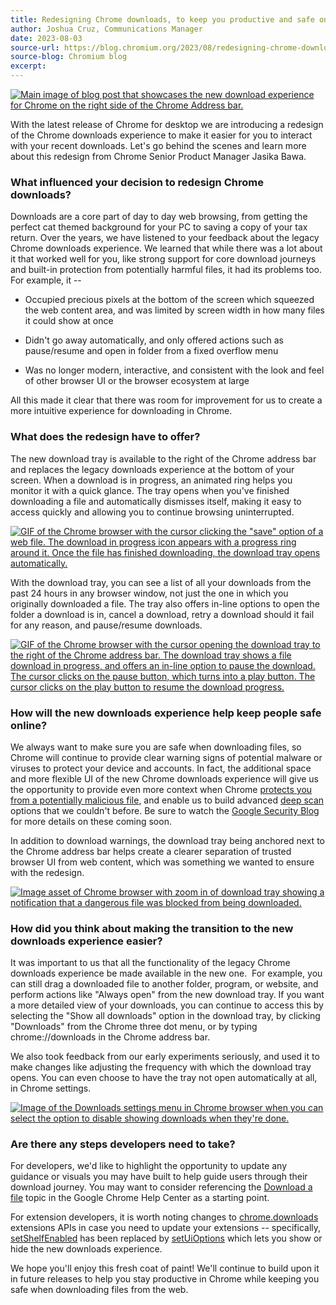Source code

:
 ```yaml
---
title: Redesigning Chrome downloads, to keep you productive and safe online
author: Joshua Cruz, Communications Manager 
date: 2023-08-03
source-url: https://blog.chromium.org/2023/08/redesigning-chrome-downloads-to-keep.html
source-blog: Chromium blog
excerpt: 
---
```


[![Main image of blog post that showcases the new download experience for Chrome on the right side of the Chrome Address bar.](https://blogger.googleusercontent.com/img/b/R29vZ2xl/AVvXsEh_Wk6hUyNuwt82auTtHqsRHsnhylPD_2MDzrPZAsUiZdrBPVnVKmJuOXgiUJU-qWB0sTXV8ViI7A7pX4nl8fu4JDsQbWGUWoLQFOrWyh_-eWpvMrvJLrEn_LeDI8bmHAdQSzPAuHgeNzjZ3UHv_QBBcLXnJme9ctfO-szOUh_sxGZFrzkPfnEqo9-fw6st/s16000/DownloadsUI_Header.png)](https://blogger.googleusercontent.com/img/b/R29vZ2xl/AVvXsEh_Wk6hUyNuwt82auTtHqsRHsnhylPD_2MDzrPZAsUiZdrBPVnVKmJuOXgiUJU-qWB0sTXV8ViI7A7pX4nl8fu4JDsQbWGUWoLQFOrWyh_-eWpvMrvJLrEn_LeDI8bmHAdQSzPAuHgeNzjZ3UHv_QBBcLXnJme9ctfO-szOUh_sxGZFrzkPfnEqo9-fw6st/s6001/DownloadsUI_Header.png)

With the latest release of Chrome for desktop we are introducing a redesign of the Chrome downloads experience to make it easier for you to interact with your recent downloads. Let's go behind the scenes and learn more about this redesign from Chrome Senior Product Manager Jasika Bawa.

### What influenced your decision to redesign Chrome downloads?

Downloads are a core part of day to day web browsing, from getting the perfect cat themed background for your PC to saving a copy of your tax return. Over the years, we have listened to your feedback about the legacy Chrome downloads experience. We learned that while there was a lot about it that worked well for you, like strong support for core download journeys and built-in protection from potentially harmful files, it had its problems too. For example, it --

-   Occupied precious pixels at the bottom of the screen which squeezed the web content area, and was limited by screen width in how many files it could show at once

-   Didn't go away automatically, and only offered actions such as pause/resume and open in folder from a fixed overflow menu

-   Was no longer modern, interactive, and consistent with the look and feel of other browser UI or the browser ecosystem at large

All this made it clear that there was room for improvement for us to create a more intuitive experience for downloading in Chrome.

### What does the redesign have to offer?

The new download tray is available to the right of the Chrome address bar and replaces the legacy downloads experience at the bottom of your screen. When a download is in progress, an animated ring helps you monitor it with a quick glance. The tray opens when you've finished downloading a file and automatically dismisses itself, making it easy to access quickly and allowing you to continue browsing uninterrupted.

[![GIF of the Chrome browser with the cursor clicking the "save" option of a web file. The download in progress icon appears with a progress ring around it. Once the file has finished downloading, the download tray opens automatically.](https://blogger.googleusercontent.com/img/b/R29vZ2xl/AVvXsEgbJmzVloE8K113g3HXvVR5m0deTAdu9ojWOh4-HcgtdFdFE8uu2NCIHr0BAfQLyot8VtOk6qrNt51xjk0howX9ufqNicGw53OLikufsJrAJxuFSeMbdWBB-bCw8VoywDYQmM16_Zz56bPk2nbIBooBHDbDSVvypVvv-t9NQgT5EjXBKn6flb6WI3Uw0P3k/s16000/03_Downloads_Typical_Workflow.gif)](https://blogger.googleusercontent.com/img/b/R29vZ2xl/AVvXsEgbJmzVloE8K113g3HXvVR5m0deTAdu9ojWOh4-HcgtdFdFE8uu2NCIHr0BAfQLyot8VtOk6qrNt51xjk0howX9ufqNicGw53OLikufsJrAJxuFSeMbdWBB-bCw8VoywDYQmM16_Zz56bPk2nbIBooBHDbDSVvypVvv-t9NQgT5EjXBKn6flb6WI3Uw0P3k/s1080/03_Downloads_Typical_Workflow.gif)

With the download tray, you can see a list of all your downloads from the past 24 hours in any browser window, not just the one in which you originally downloaded a file. The tray also offers in-line options to open the folder a download is in, cancel a download, retry a download should it fail for any reason, and pause/resume downloads.

[![GIF of the Chrome browser with the cursor opening the download tray to the right of the Chrome address bar. The download tray shows a file download in progress, and offers an in-line option to pause the download. The cursor clicks on the pause button, which turns into a play button. The cursor clicks on the play button to resume the download progress.](https://blogger.googleusercontent.com/img/b/R29vZ2xl/AVvXsEhVxwPqeNXRP5BuOktf_i-hO_BsAqiNPI0IKBJVfSUJ15wkd1cIpzB3zL-P6_GVU8OfJ5-aCCgu37-iZ0eBXPgeKdETiNxYt4e_rjPghPc7C2B03HpZloUjsELm7-wZuC9BSNq-6_q_-Ot03u_7QQM7rtOZOjcNBEcsVQU91l1BePBs4fusB0NFtxdSdpgf/s16000/02_Downloads_Pause_Resume.gif)](https://blogger.googleusercontent.com/img/b/R29vZ2xl/AVvXsEhVxwPqeNXRP5BuOktf_i-hO_BsAqiNPI0IKBJVfSUJ15wkd1cIpzB3zL-P6_GVU8OfJ5-aCCgu37-iZ0eBXPgeKdETiNxYt4e_rjPghPc7C2B03HpZloUjsELm7-wZuC9BSNq-6_q_-Ot03u_7QQM7rtOZOjcNBEcsVQU91l1BePBs4fusB0NFtxdSdpgf/s1080/02_Downloads_Pause_Resume.gif)

### How will the new downloads experience help keep people safe online? 

We always want to make sure you are safe when downloading files, so Chrome will continue to provide clear warning signs of potential malware or viruses to protect your device and accounts. In fact, the additional space and more flexible UI of the new Chrome downloads experience will give us the opportunity to provide even more context when Chrome [protects you from a potentially malicious file](https://support.google.com/chrome/answer/6261569), and enable us to build advanced [deep scan](https://security.googleblog.com/2022/12/enhanced-protection-strongest-level-of.html) options that we couldn't before. Be sure to watch the [Google Security Blog](https://security.googleblog.com/) for more details on these coming soon.

In addition to download warnings, the download tray being anchored next to the Chrome address bar helps create a clearer separation of trusted browser UI from web content, which was something we wanted to ensure with the redesign.

[![Image asset of Chrome browser with zoom in of download tray showing a notification that a dangerous file was blocked from being downloaded.](https://blogger.googleusercontent.com/img/b/R29vZ2xl/AVvXsEgTIT3vfufB0MF9eg6j7R63Pnzb3WUEkFmCb5ZifLGjdBoLUt7SNZNM4o86VGq84QsN4k03XFLFhqLZcJIXEoKScOcY8bFgHFJa9Sa7WYD1fbcZjnYdF00BKfKLMGKHe7_mTTQu8YrN5utgTtNfS66K_28U8juA5qP-h3-g9yHL82446t6C4_cNyN73DZbt/s16000/01_Warning.png)](https://blogger.googleusercontent.com/img/b/R29vZ2xl/AVvXsEgTIT3vfufB0MF9eg6j7R63Pnzb3WUEkFmCb5ZifLGjdBoLUt7SNZNM4o86VGq84QsN4k03XFLFhqLZcJIXEoKScOcY8bFgHFJa9Sa7WYD1fbcZjnYdF00BKfKLMGKHe7_mTTQu8YrN5utgTtNfS66K_28U8juA5qP-h3-g9yHL82446t6C4_cNyN73DZbt/s2251/01_Warning.png)

### How did you think about making the transition to the new downloads experience easier?

It was important to us that all the functionality of the legacy Chrome downloads experience be made available in the new one.  For example, you can still drag a downloaded file to another folder, program, or website, and perform actions like "Always open" from the new download tray. If you want a more detailed view of your downloads, you can continue to access this by selecting the "Show all downloads" option in the download tray, by clicking "Downloads" from the Chrome three dot menu, or by typing chrome://downloads in the Chrome address bar.

We also took feedback from our early experiments seriously, and used it to make changes like adjusting the frequency with which the download tray opens. You can even choose to have the tray not open automatically at all, in Chrome settings.

[![Image of the Downloads settings menu in Chrome browser when you can select the option to disable showing downloads when they're done.](https://blogger.googleusercontent.com/img/b/R29vZ2xl/AVvXsEh9rQCF4Q6wS6Fd3eRFNKBFDlW4PTEfKB66TcZpNqUCo-k-wuDttbt4Y2YST0OX6FVIbDglglvRLyrd6ACsYhiT9fAXdBcA4oxMo6KAZ9_mp-sOWK4VR4O6Y1bFTW2skTGLZFP0eiGaPKhevDG6t3_6PfX5xRC7WDHH43nKg0_IvH9fkchTMneMFoDLrsoS/s16000/05_NewSetting.png)](https://blogger.googleusercontent.com/img/b/R29vZ2xl/AVvXsEh9rQCF4Q6wS6Fd3eRFNKBFDlW4PTEfKB66TcZpNqUCo-k-wuDttbt4Y2YST0OX6FVIbDglglvRLyrd6ACsYhiT9fAXdBcA4oxMo6KAZ9_mp-sOWK4VR4O6Y1bFTW2skTGLZFP0eiGaPKhevDG6t3_6PfX5xRC7WDHH43nKg0_IvH9fkchTMneMFoDLrsoS/s4168/05_NewSetting.png)

### Are there any steps developers need to take? 

For developers, we'd like to highlight the opportunity to update any guidance or visuals you may have built to help guide users through their download journey. You may want to consider referencing the [Download a file](https://support.google.com/chrome/answer/95759) topic in the Google Chrome Help Center as a starting point.

For extension developers, it is worth noting changes to [chrome.downloads](https://developer.chrome.com/docs/extensions/reference/downloads/) extensions APIs in case you need to update your extensions -- specifically, [setShelfEnabled](https://developer.chrome.com/docs/extensions/reference/downloads/#method-setShelfEnabled) has been replaced by [setUiOptions](https://developer.chrome.com/docs/extensions/reference/downloads/#method-setUiOptions) which lets you show or hide the new downloads experience.

We hope you'll enjoy this fresh coat of paint! We'll continue to build upon it in future releases to help you stay productive in Chrome while keeping you safe when downloading files from the web.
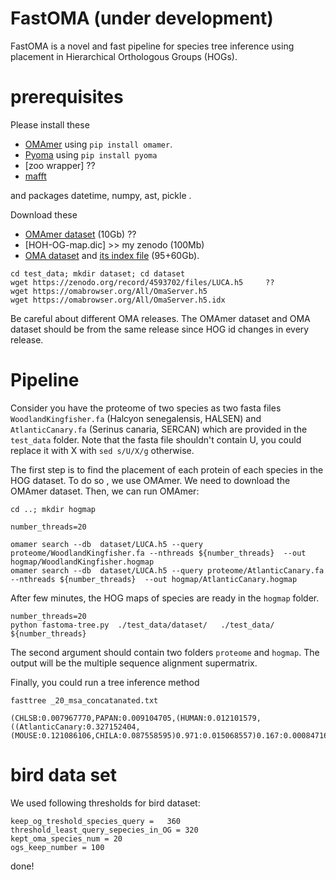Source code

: 
# FastOMA (under development)

FastOMA is a novel and fast pipeline for species tree inference using placement in Hierarchical Orthologous Groups (HOGs).


# prerequisites

Please install these

- [OMAmer](https://github.com/DessimozLab/omamer/blob/master/README.md) using `pip install omamer`.
- [Pyoma](https://github.com/DessimozLab/pyoma) using `pip install pyoma`
- [zoo wrapper] ??
- [mafft](https://mafft.cbrc.jp/)


and packages datetime, numpy, ast, pickle .

Download these  

- [OMAmer dataset](https://zenodo.org/record/4593702/files/LUCA.h5)  (10Gb)  ??
- [HOH-OG-map.dic] >> my zenodo   (100Mb)
-  [OMA dataset](https://omabrowser.org/All/OmaServer.h5) and [its index file](https://omabrowser.org/All/OmaServer.h5.idx) (95+60Gb).

```
cd test_data; mkdir dataset; cd dataset
wget https://zenodo.org/record/4593702/files/LUCA.h5     ??
wget https://omabrowser.org/All/OmaServer.h5
wget https://omabrowser.org/All/OmaServer.h5.idx
```
Be careful about different OMA releases. The OMAmer dataset and OMA dataset should be from the same release since HOG id changes in every release.

# Pipeline

Consider you have the proteome of two species as two fasta files `WoodlandKingfisher.fa` (Halcyon senegalensis, HALSEN) and `AtlanticCanary.fa` (Serinus canaria, SERCAN) which are provided in the `test_data` folder. Note that the fasta file shouldn't contain U, you could replace it with X with `sed s/U/X/g` otherwise.


The first step is to find the placement of each protein of each species in the HOG dataset.  To do so , we use OMAmer.  We need to download the OMAmer dataset. Then, we can run OMAmer:


```
cd ..; mkdir hogmap

number_threads=20

omamer search --db  dataset/LUCA.h5 --query proteome/WoodlandKingfisher.fa --nthreads ${number_threads}  --out hogmap/WoodlandKingfisher.hogmap
omamer search --db  dataset/LUCA.h5 --query proteome/AtlanticCanary.fa --nthreads ${number_threads}  --out hogmap/AtlanticCanary.hogmap
```

After few minutes, the HOG maps of species are ready in the `hogmap` folder.

```
number_threads=20
python fastoma-tree.py  ./test_data/dataset/   ./test_data/  ${number_threads}
```
The second argument should contain two folders `proteome` and `hogmap`. The output will be the multiple sequence alignment supermatrix.


Finally, you could run a tree inference method
```
fasttree _20_msa_concatanated.txt

(CHLSB:0.007967770,PAPAN:0.009104705,(HUMAN:0.012101579,((AtlanticCanary:0.327152404,(MOUSE:0.121086106,CHILA:0.087558595)0.971:0.015068557)0.167:0.000847169,WoodlandKingfisher:0.353362694)1.000:0.041260314)1.000:0.010528717);
```





# bird data set

We used following thresholds for bird dataset:
```
keep_og_treshold_species_query =   360
threshold_least_query_sepecies_in_OG = 320
kept_oma_species_num = 20
ogs_keep_number = 100
```






done!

========

Instructions for the task: Give back the material exactly as written, from its first line to the line that contains "### What influenced", and leave out the pictures.

Solved problem:
Source code

:
 ```yaml
---
title: Redesigning Chrome downloads, to keep you productive and safe online
author: Joshua Cruz, Communications Manager 
date: 2023-08-03
source-url: https://blog.chromium.org/2023/08/redesigning-chrome-downloads-to-keep.html
source-blog: Chromium blog
excerpt: 
---
```


[![Main image of blog post that showcases the new download experience for Chrome on the right side of the Chrome Address bar.](https://blogger.googleusercontent.com/img/b/R29vZ2xl/AVvXsEh_Wk6hUyNuwt82auTtHqsRHsnhylPD_2MDzrPZAsUiZdrBPVnVKmJuOXgiUJU-qWB0sTXV8ViI7A7pX4nl8fu4JDsQbWGUWoLQFOrWyh_-eWpvMrvJLrEn_LeDI8bmHAdQSzPAuHgeNzjZ3UHv_QBBcLXnJme9ctfO-szOUh_sxGZFrzkPfnEqo9-fw6st/s16000/DownloadsUI_Header.png)](https://blogger.googleusercontent.com/img/b/R29vZ2xl/AVvXsEh_Wk6hUyNuwt82auTtHqsRHsnhylPD_2MDzrPZAsUiZdrBPVnVKmJuOXgiUJU-qWB0sTXV8ViI7A7pX4nl8fu4JDsQbWGUWoLQFOrWyh_-eWpvMrvJLrEn_LeDI8bmHAdQSzPAuHgeNzjZ3UHv_QBBcLXnJme9ctfO-szOUh_sxGZFrzkPfnEqo9-fw6st/s6001/DownloadsUI_Header.png)

With the latest release of Chrome for desktop we are introducing a redesign of the Chrome downloads experience to make it easier for you to interact with your recent downloads. Let's go behind the scenes and learn more about this redesign from Chrome Senior Product Manager Jasika Bawa.

### What influenced your decision to redesign Chrome downloads?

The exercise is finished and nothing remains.